The Reagan administration has once again shown its astute political sense in the way it is seeking to ease antipollution standards under the US Clean Air Act. Rather than present Congress with a detailed administration bill that would immediately become the target of environmentalists, it is taking a more subtle approach. That is, it has announced a series of "principles" to lessen auto emissions standards and turn more responsibility for clean air over to the states, while leaving the actual drafting of legislation to Congress where Republicans control the Senate.
It is hard to fault the approach, or even many of the priciples enunciated by the administration. At the same time environmentalists should take at least modest encouragement from the fact that the administration has not sought a frontal undoing of the 1970 act, which has been frequently criticized by important segments of the business community. What is now important is that Congress show great restraint in modifying the act to make it more workable, without in any way compromising its essential goal of ensuring clean air for all Americans.

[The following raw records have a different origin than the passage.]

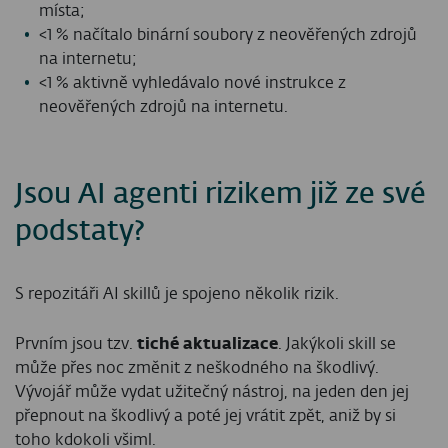
místa;
<1 % načítalo binární soubory z neověřených zdrojů
na internetu;
<1 % aktivně vyhledávalo nové instrukce z
neověřených zdrojů na internetu.
Jsou AI agenti rizikem již ze své
podstaty?
S repozitáři AI skillů je spojeno několik rizik.
Prvním jsou tzv.
tiché aktualizace
. Jakýkoli skill se
může přes noc změnit z neškodného na škodlivý.
Vývojář může vydat užitečný nástroj, na jeden den jej
přepnout na škodlivý a poté jej vrátit zpět, aniž by si
toho kdokoli všiml.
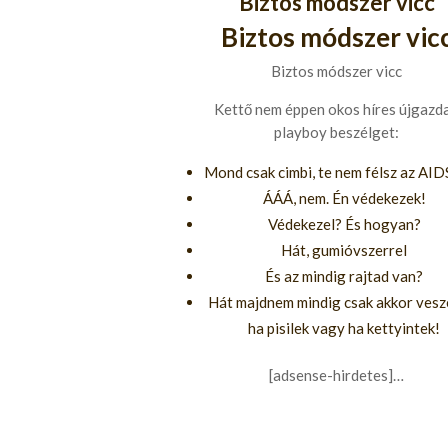
Biztos módszer vicc
Biztos módszer vic
Biztos módszer vicc
Kettő nem éppen okos híres újgazd
playboy beszélget:
Mond csak cimbi, te nem félsz az AID
ÁÁÁ, nem. Én védekezek!
Védekezel? És hogyan?
Hát, gumióvszerrel
És az mindig rajtad van?
Hát majdnem mindig csak akkor vesz
ha pisilek vagy ha kettyintek!
[adsense-hirdetes]…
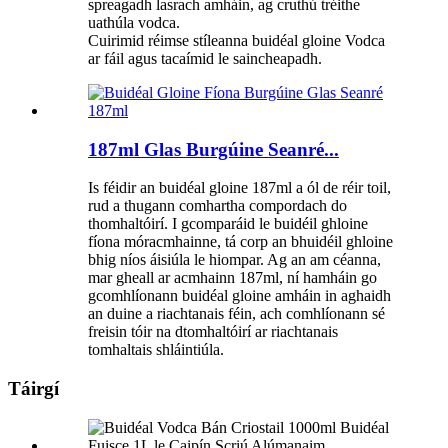
spreagadh lasrach amháin, ag cruthú tréithe
uathúla vodca.
Cuirimid réimse stíleanna buidéal gloine Vodca
ar fáil agus tacaímid le saincheapadh.
187ml Glas Burgúine Seanré...
Is féidir an buidéal gloine 187ml a ól de réir toil,
rud a thugann comhartha compordach do
thomhaltóirí. I gcomparáid le buidéil ghloine
fíona móracmhainne, tá corp an bhuidéil ghloine
bhig níos áisiúla le hiompar. Ag an am céanna,
mar gheall ar acmhainn 187ml, ní hamháin go
gcomhlíonann buidéal gloine amháin in aghaidh
an duine a riachtanais féin, ach comhlíonann sé
freisin tóir na dtomhaltóirí ar riachtanais
tomhaltais shláintiúla.
Táirgí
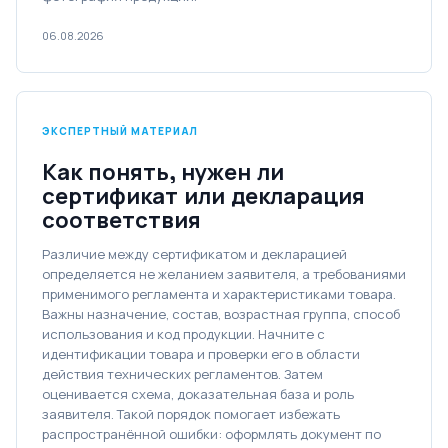
06.08.2026
ЭКСПЕРТНЫЙ МАТЕРИАЛ
Как понять, нужен ли
сертификат или декларация
соответствия
Различие между сертификатом и декларацией
определяется не желанием заявителя, а требованиями
применимого регламента и характеристиками товара.
Важны назначение, состав, возрастная группа, способ
использования и код продукции. Начните с
идентификации товара и проверки его в области
действия технических регламентов. Затем
оценивается схема, доказательная база и роль
заявителя. Такой порядок помогает избежать
распространённой ошибки: оформлять документ по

Some aspects of the administration plan make good sense. Mr. Reagan, for example, rejected industry demands that air standards be based only on cost-benefit analysis. Rather, standards will be based on "sound" scientific data and "real" health risks. The President is also proposing that there be uniform emissions standards for new coal-fired plants. That means that utilities could individually decide how best to meet such standards, whether, for example, by installing expensive scrubbers or by burning low-sulfur coal. Utilities must now install scrubbers.
The administration would also keep the writing of air standards at the federal level. There also remains justification for rethinking the rigid clean-air deadlines for cities like Los Angeles, Denver, and Houston that will likely not be able to meet them.
Other aspects of the administration plan are dubious. That is especially so for rolling back auto-emissions standards for 1982 to 1977 levels for nitrogen oxides (which would be twice the current levels) as well as for carbon monoxide. This makes little sense, since the current nitrogen oxide standards have already been met for most cars. Congress should resist such a retrogade step.
Also, does it make sense in the long run to let polluters actually bring new polluted air into areas that are already cleaner than required so long as national standards are not exceeded? Why not preserve the clean air already in place? Congress should also ward off efforts to so lessen enforcement of the act as to gut it. Finally, while Mr. Reagan plans accelerated research into acid rain, no new steps are contemplated for limiting sulfur dioxide from power plants and automobiles.
Still, with its cautious approach the Reagan administration is in effect recognizing the value of the Clean Air Act. Modification of the act is properly in order. But there must be no tampering with the fundamental principle of the legislation -- a commitment to clean and pure air for all Americans.